There, doctors found that Leah was in organ failure as a result of toxicity from the chemotherapy regimen she'd been on. In addition to liver and kidney damage, Leah's heart was not functioning properly. Her ejection fraction, the percentage of blood the heart squeezes back out with each contraction, was 18 percent — less than half the normal rate. She was also suffering from other heart problems, including atrial fibrillation and cardiomyopathy.


"We worked closely with her oncologists to change the dosages of her cancer medications and made sure she didn't take any other medications that could further damage her kidneys." — Ivan Porter II, M.D.


A multidisciplinary team that included cardiologist Mohamad Yamani, M.D., as well as breast surgeon Sanjay Bagaria, M.D., radiation oncologist Laura Vallow, M.D., medical oncologist Alvaro Moreno Aspitia, M.D., and nephrologist Ivan Porter II, M.D., worked together with Leah to execute a treatment plan. The plan was to address Leah's cancer while preserving her heart function and avoiding further damage to her liver and kidneys.

Leah spent eight days in the hospital. Her Mayo care team recommended she postpone for at least two months the surgery to treat her cancer, so they could focus on improving her overall health.

"She underwent electrical cardioversion, during which electric shocks are sent to the heart to restore the heart's normal rhythm," says Dr. Yamani. Leah also was prescribed several medications to improve her heart function.

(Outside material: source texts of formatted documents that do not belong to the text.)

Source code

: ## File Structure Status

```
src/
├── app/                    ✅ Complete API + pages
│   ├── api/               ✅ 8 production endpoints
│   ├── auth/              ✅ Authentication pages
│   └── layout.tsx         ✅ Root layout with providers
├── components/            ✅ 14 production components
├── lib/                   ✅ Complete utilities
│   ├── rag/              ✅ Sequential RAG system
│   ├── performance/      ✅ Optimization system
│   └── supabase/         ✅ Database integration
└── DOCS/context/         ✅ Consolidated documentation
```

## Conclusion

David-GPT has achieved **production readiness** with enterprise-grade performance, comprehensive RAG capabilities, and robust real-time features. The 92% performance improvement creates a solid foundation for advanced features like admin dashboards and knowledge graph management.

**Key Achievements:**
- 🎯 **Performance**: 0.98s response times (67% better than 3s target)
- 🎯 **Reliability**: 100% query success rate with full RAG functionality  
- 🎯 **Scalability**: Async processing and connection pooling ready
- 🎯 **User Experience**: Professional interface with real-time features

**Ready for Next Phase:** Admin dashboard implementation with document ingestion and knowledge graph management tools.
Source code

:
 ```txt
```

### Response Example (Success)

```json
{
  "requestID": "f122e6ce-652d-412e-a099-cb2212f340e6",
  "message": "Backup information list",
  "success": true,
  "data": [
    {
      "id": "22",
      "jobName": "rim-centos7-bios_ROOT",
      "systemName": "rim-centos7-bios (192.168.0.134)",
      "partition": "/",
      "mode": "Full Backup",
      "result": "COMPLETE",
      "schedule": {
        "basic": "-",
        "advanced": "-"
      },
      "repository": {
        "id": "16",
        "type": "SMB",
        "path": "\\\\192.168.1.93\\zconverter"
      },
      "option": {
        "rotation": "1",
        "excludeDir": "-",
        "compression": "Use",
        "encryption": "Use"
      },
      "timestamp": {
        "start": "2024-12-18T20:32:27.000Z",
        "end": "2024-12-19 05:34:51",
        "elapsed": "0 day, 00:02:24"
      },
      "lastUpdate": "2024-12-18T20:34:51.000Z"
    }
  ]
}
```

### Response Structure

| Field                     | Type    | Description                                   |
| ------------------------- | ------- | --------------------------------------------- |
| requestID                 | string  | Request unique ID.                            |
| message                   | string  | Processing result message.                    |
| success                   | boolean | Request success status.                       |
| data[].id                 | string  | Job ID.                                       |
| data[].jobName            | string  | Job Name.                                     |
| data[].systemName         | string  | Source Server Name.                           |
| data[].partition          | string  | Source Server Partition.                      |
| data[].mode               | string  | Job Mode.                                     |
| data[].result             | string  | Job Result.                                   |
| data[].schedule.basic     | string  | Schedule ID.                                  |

"We worked closely with her oncologists to change the dosages of her cancer medications and made sure she didn't take any other medications that could further damage her kidneys," Dr. Porter says. "After a few months her heart and kidney functions returned to near baseline levels."

A path to renewed health

In May 2015, Leah continued with her cancer treatment as she underwent a double mastectomy, followed by four weeks of radiation therapy. Having all her physicians under one roof at Mayo Clinic ensured changes could be made quickly, as they were needed.

After taking time to heal following the surgery, Leah eventually began feeling like her old self again. And she wanted her body to match how she felt.

"I wanted to look more like I used to look and not look like I'd had cancer." Leah says. "I wanted to look like me."

But Leah didn't want breast implants. She met with plastic and reconstructive surgeon Antonio Forte, M.D., Ph.D. in search of an alternative. Dr. Forte suggested she consider a procedure called DIEP flap reconstruction, a microsurgery where a flap of abdominal tissue is removed with an artery and vein and then is connected to chest vessels.

"The complex procedure, which requires special expertise, is similar to a tummy tuck. But instead of discarding the abdominal tissue at the end, we use it to reconstruct the breasts," Dr. Forte explains. "The main advantage is that it provides a more natural reconstruction because it uses the patient's own tissue."


"I was never anxious due to not understanding what was happening and what the prospective plan was. I was fully informed before, during and after every single treatment and surgery." — Leah Nelms


That gave Leah the answer she was looking for, and her team gave her the confidence to proceed with the procedure.

"Dr. Forte is knowledgeable and caring. He can really convey confidence, and so he allays your fears, but also forms a bond with you," Leah says. "He and his team make you feel like you're their only patient."

Not only is Leah pleased with outcome of her surgery, she's grateful for the exceptional care she received at Mayo Clinic overall.

"Throughout my almost three-year journey, I was never anxious due to not understanding what was happening and what the prospective plan was. I was fully informed before, during, and after every single treatment and surgery," Leah says. "I continue to be in awe of how much the patient education at Mayo helped me through this tough ordeal."

Now Leah's happy to be living a life that's no longer focused on her disease.

"The most positive thing is I just feel more like me pre-cancer. When you're going through cancer, you're cancer girl. That's all you talk about," Leah says. "Thanks to the entire team at Mayo, my cancer is gone, and I feel great.